Hasta aquí, la leyenda del milagro de Calanda podría ser una historia más de la imaginería popular, un hecho más atribuido a un santo que vemos en otras leyendas.
Pero en este existen unas circunstancias que demuestran la veracidad de los hechos acaecidos en torno a la figura de Miguel Juan Pellicer.

El Milagro de Calanda ha sido acreditado como unos de los hechos más asombrosos, sorprendentes e inquietantes habidos en la historia del cristianismo. Y dicha acreditación se ampara en el hecho, también insólito, de la existencia de los documentos que demuestran la veracidad de lo acontecido. Uno de ellos es el documento correspondiente a la Acta pública del notario Miguel Andreu, de Mazaleón, testificado en Calanda el 2 de abril de 1640, escrito apenas cinco días después del milagro, que se conserva en el Archivo municipal de Zaragoza, que demostraba la existencia de las dos piernas de Miguel Juan. Otro documento de gran importancia es la Sentencia del Arzobispo de Zaragoza, D. Pedro Apaolaza Ramírez, de 27 de abril de 1641, declarando milagrosa la restitución súbita a Miguel Juan Pellicer de su pierna derecha amputada, en la que define el caso como milagro. Ambos documentos constituyen un caso único en la historia. Lo normal es que las leyendas se transmitan de viva voz de generación en generación, sin la existencia de documento alguno. Los acontecimientos de Calanda se desarrollan en el siglo XVII, superada ya la edad media, época en la que se desarrollan muchas de las leyendas.

.
La fama del milagro de Miguel Juan Pellicer empezó a conocerse por todos, llegando a oídos del rey Felipe IV lo sucedido, quien lo llamó a que acudiera a la Corte para conocer a aquel que había recibido los favores de la Virgen del Pilar. Miguel narraría al rey como aquella noche del milagro soñó con que la Virgen le había traído y puesto la pierna amputada. Tras escucharle, el rey no dudó en besarle la rediviva pierna. Apenas siete años más tarde, el 12 de septiembre de 1647 en Velilla de Ebro (Zaragoza), con solamente treinta años de edad.

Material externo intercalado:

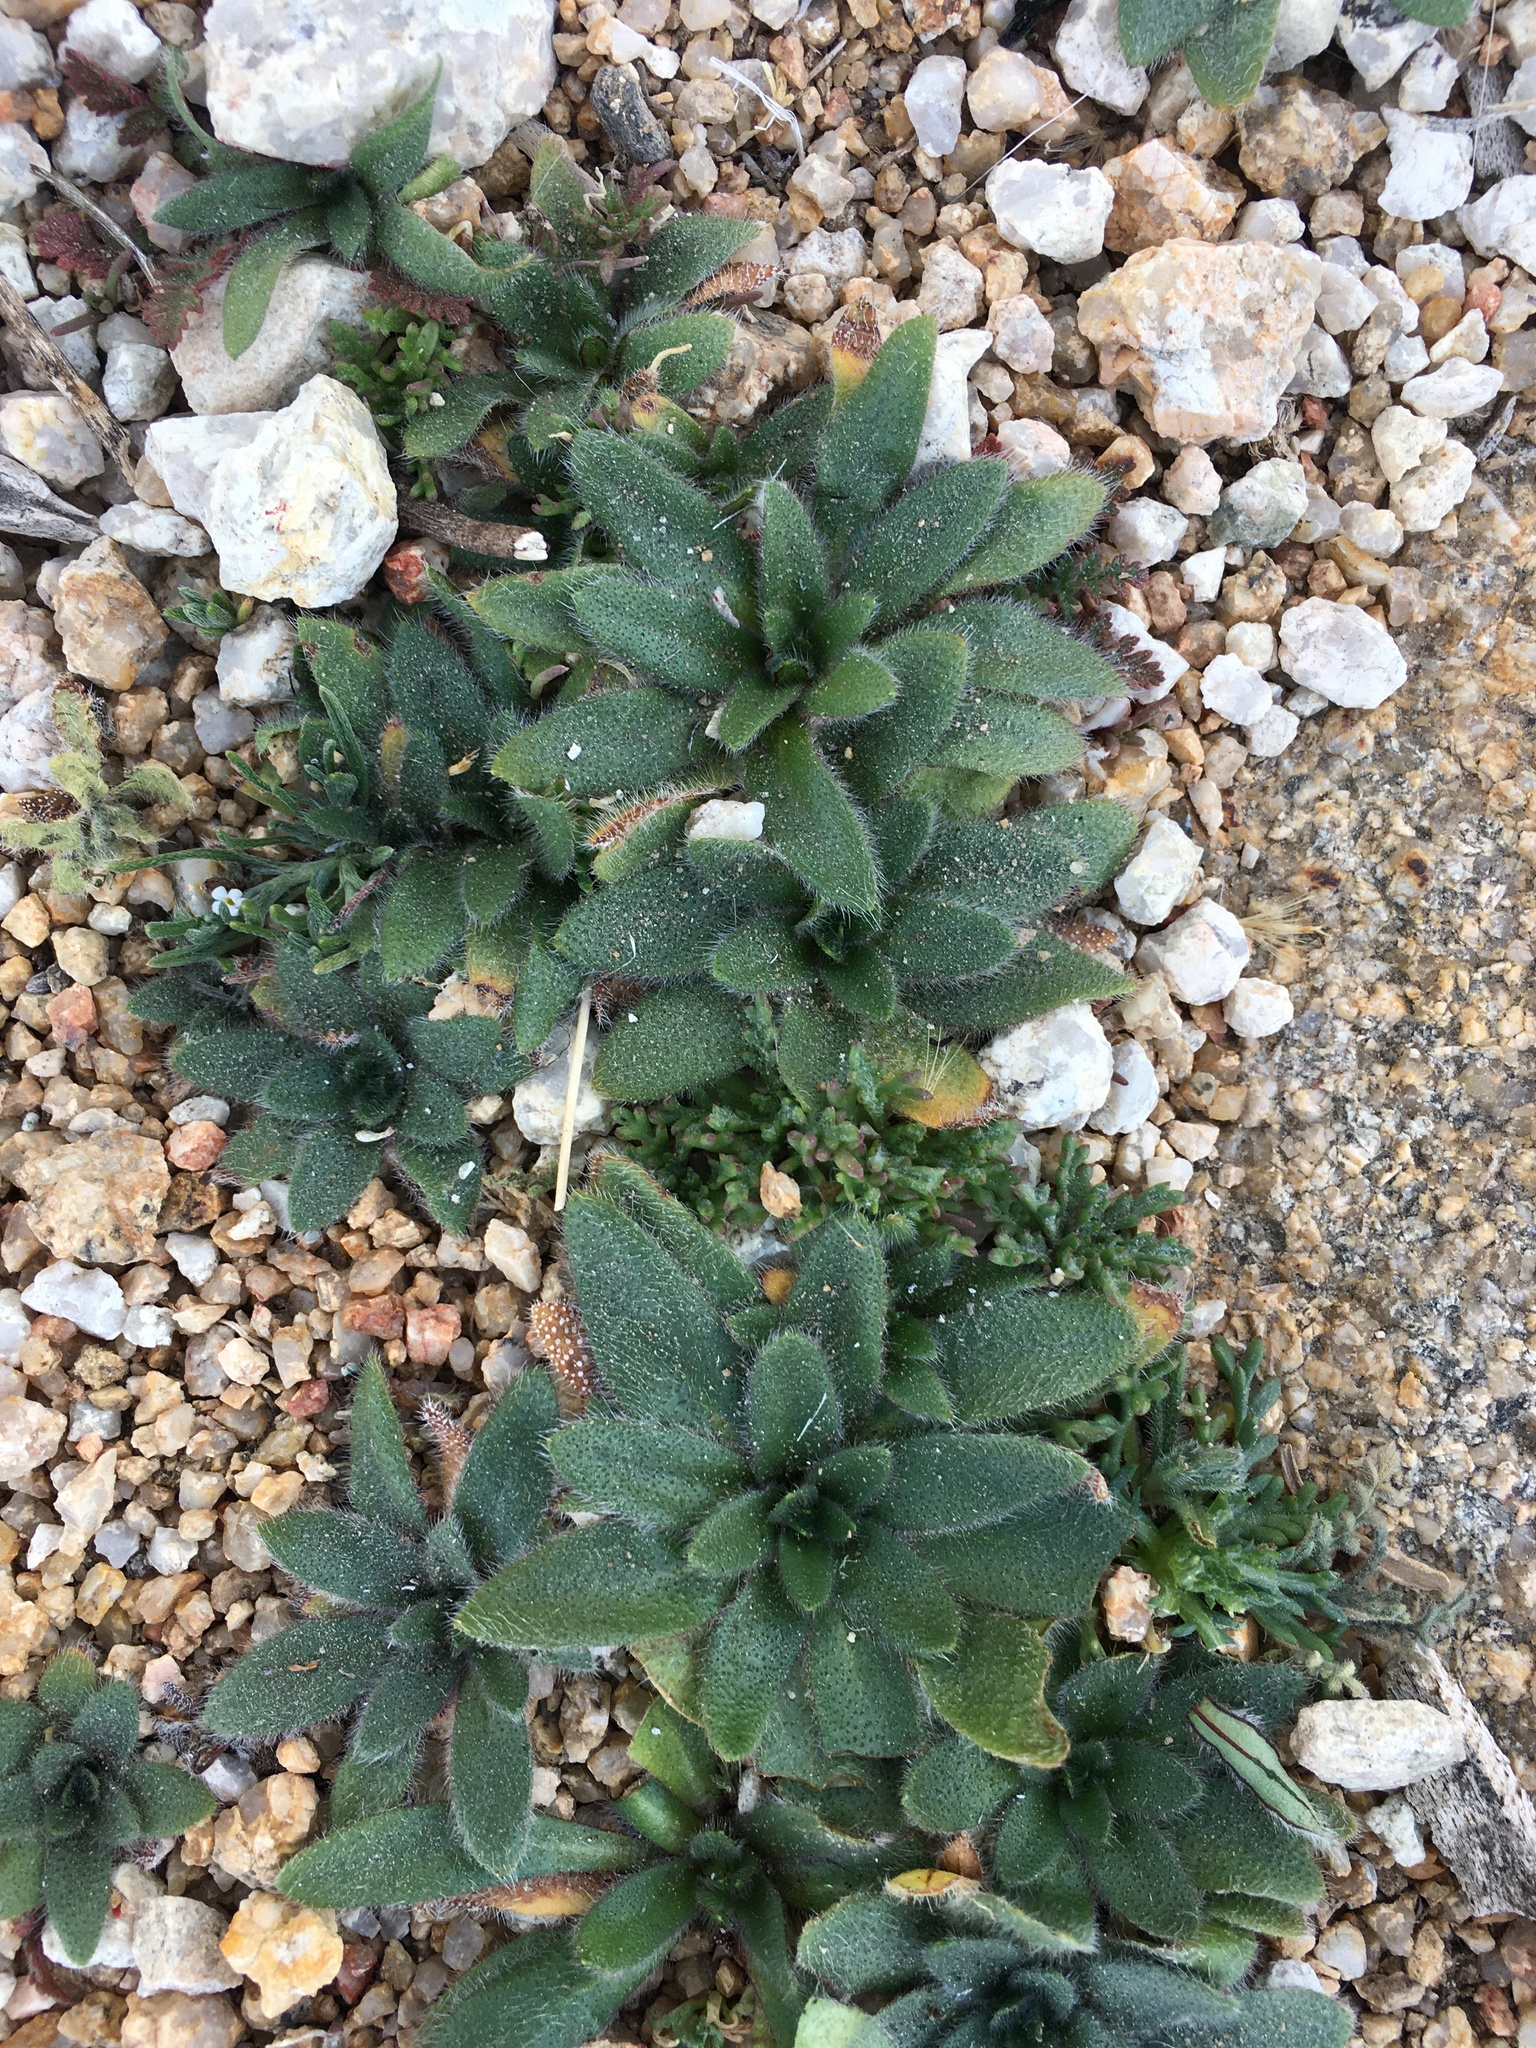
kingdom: Plantae
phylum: Tracheophyta
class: Magnoliopsida
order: Boraginales
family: Boraginaceae
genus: Plagiobothrys
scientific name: Plagiobothrys arizonicus
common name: Arizona popcorn-flower
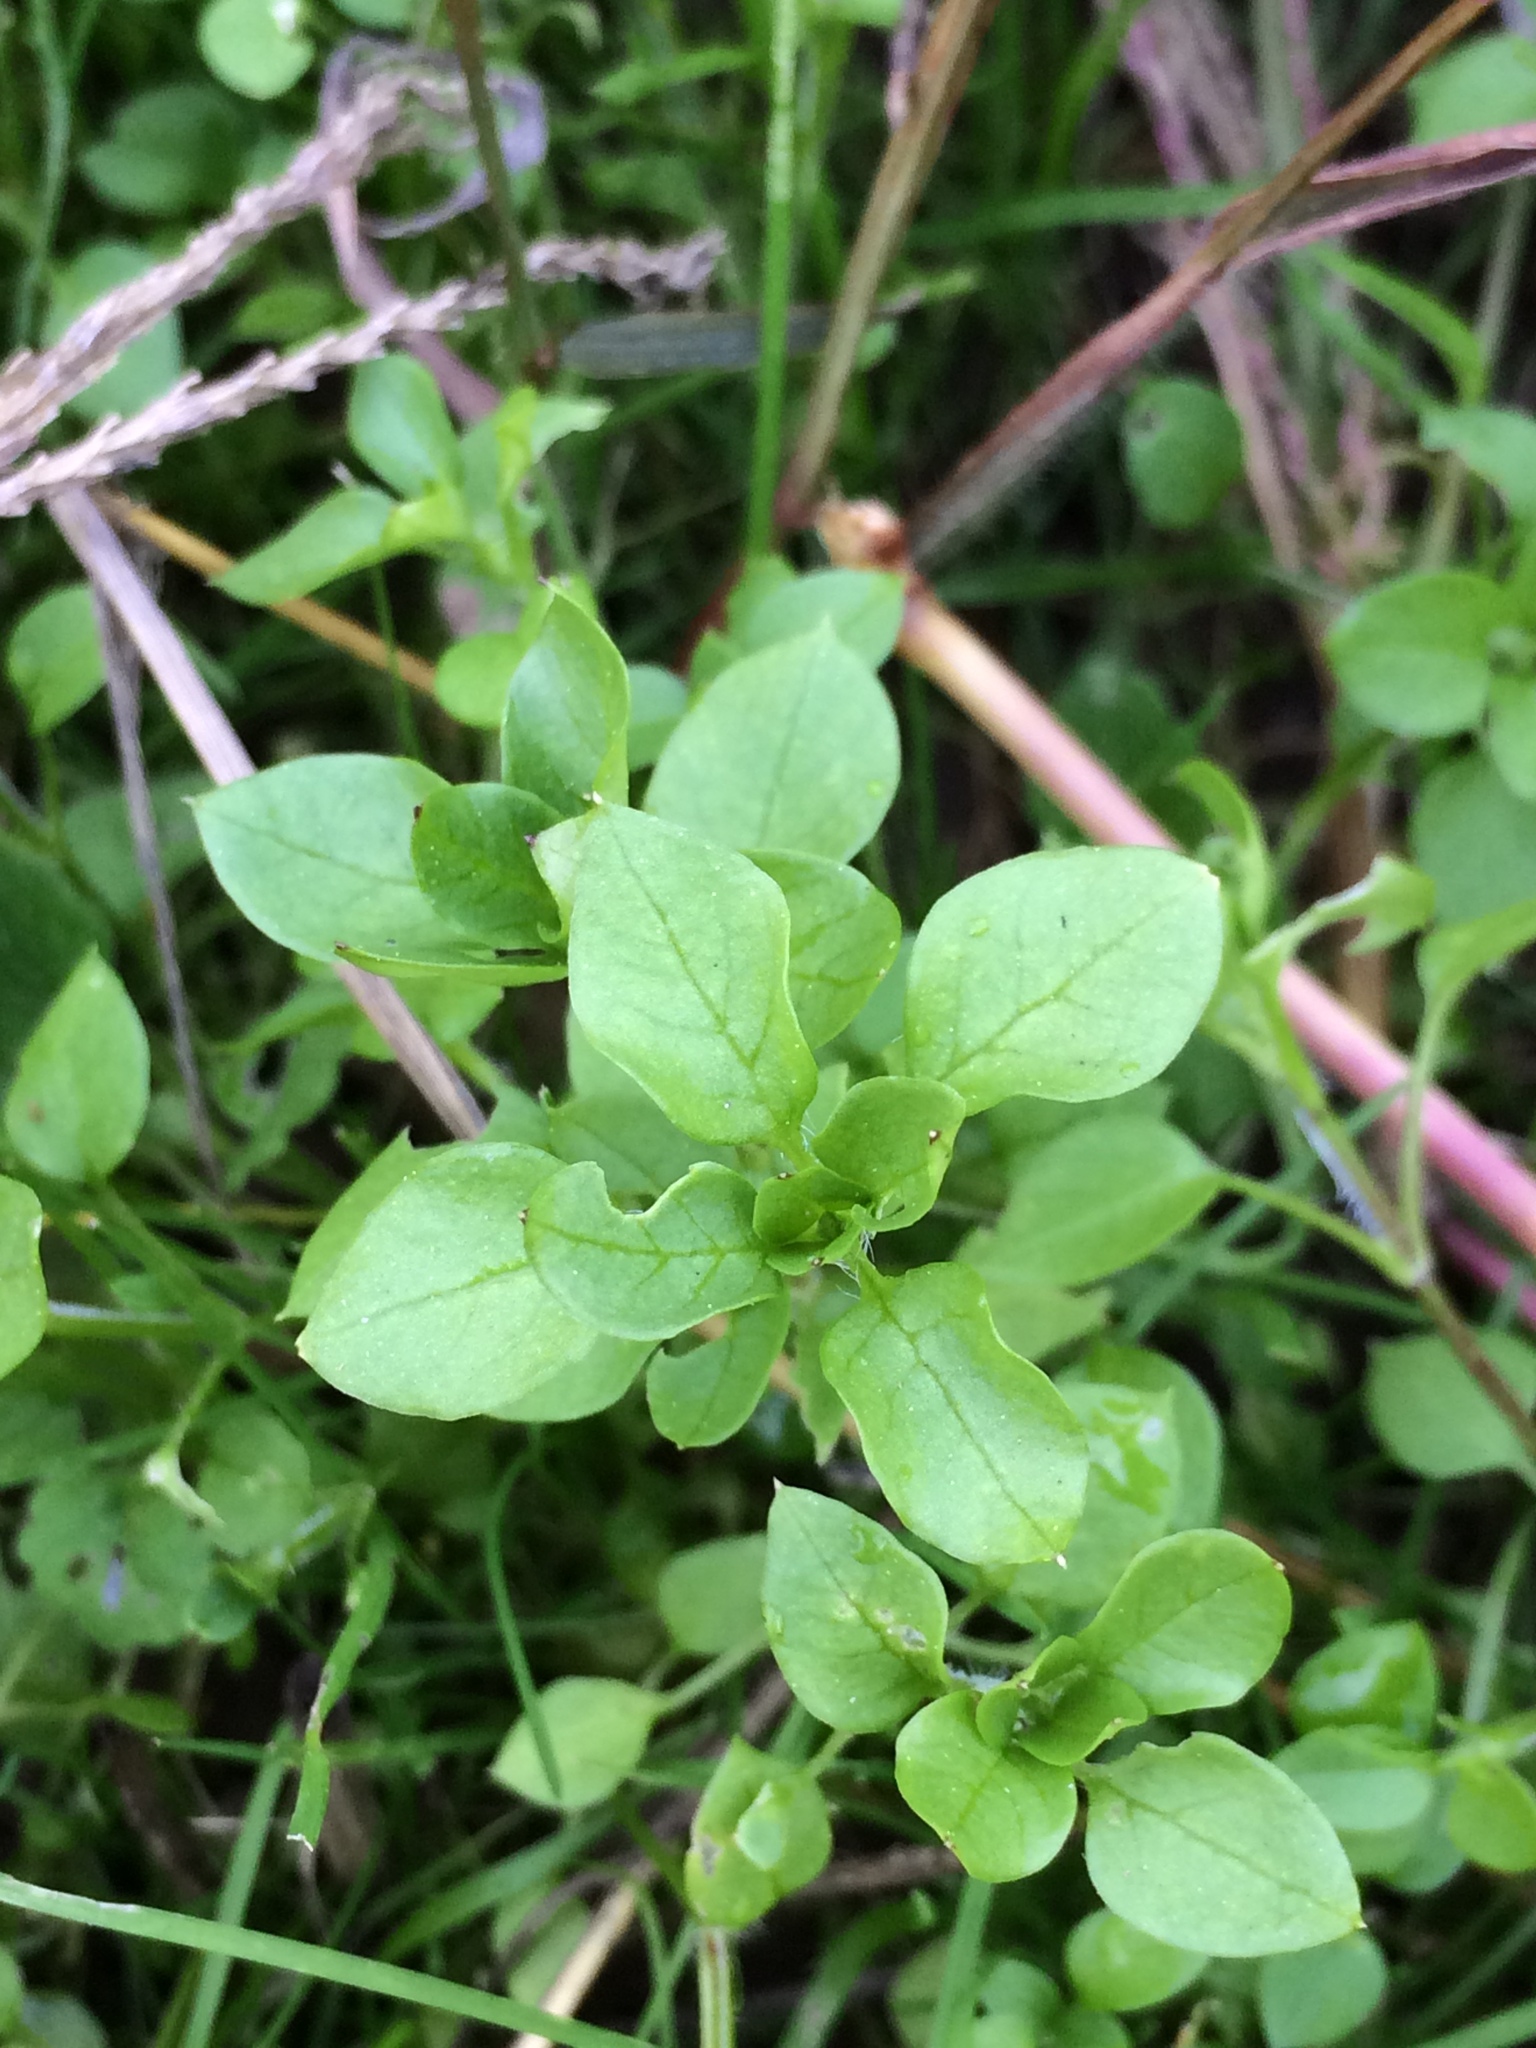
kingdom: Plantae
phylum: Tracheophyta
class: Magnoliopsida
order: Caryophyllales
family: Caryophyllaceae
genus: Stellaria
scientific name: Stellaria media
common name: Common chickweed
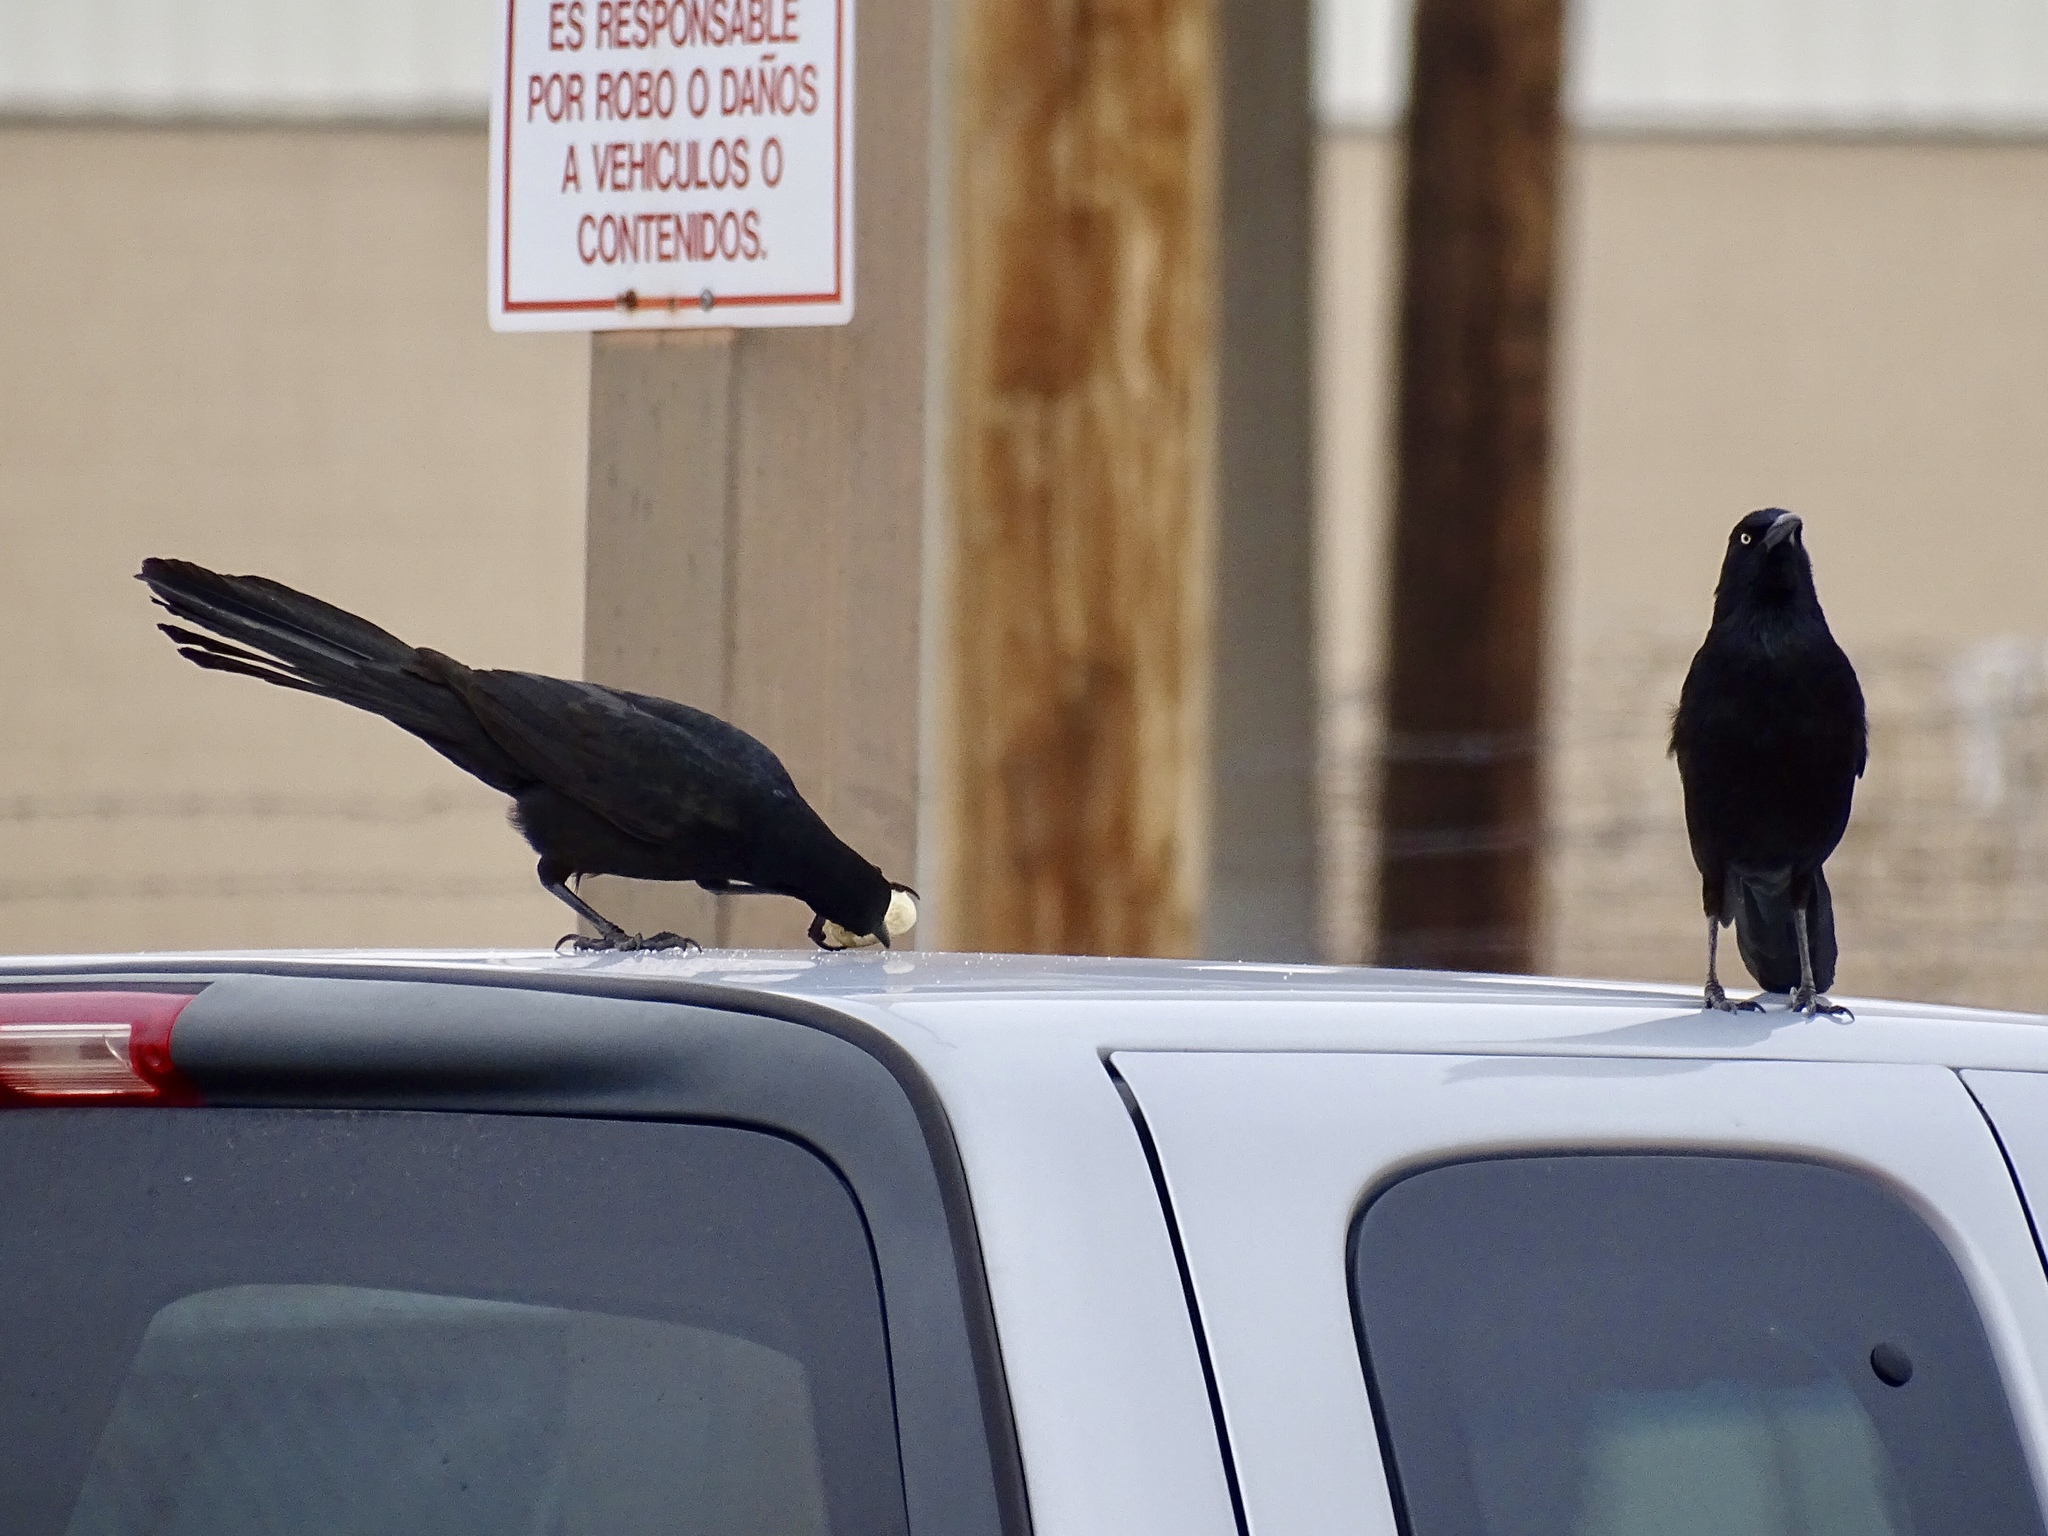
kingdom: Animalia
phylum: Chordata
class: Aves
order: Passeriformes
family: Icteridae
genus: Quiscalus
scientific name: Quiscalus mexicanus
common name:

Aquel milagro, o hecho extraordinario, o lo que queramos llamarlo, quedaba demostrado en el proceso que tuvo lugar en torno a la existencia de este milagro. Declararon gran número de testigos: los facultativos sanitarios que le atendieron; el cirujano que le amputó la pierna; familiares, vecinos y personas. Estos últimos aseguraron haber visto a Miguel Juan pedir a las puertas de El Pilar con una sola pierna, mientras que los primeros juraban haberlo visto posteriormente, tras la noche de los hechos, andando con sus dos piernas. Los documentos oficiales mencionados demostraban la veracidad de las declaraciones de viva voz. La propia Iglesia reconoció este milagro el 27 de abril de 1641.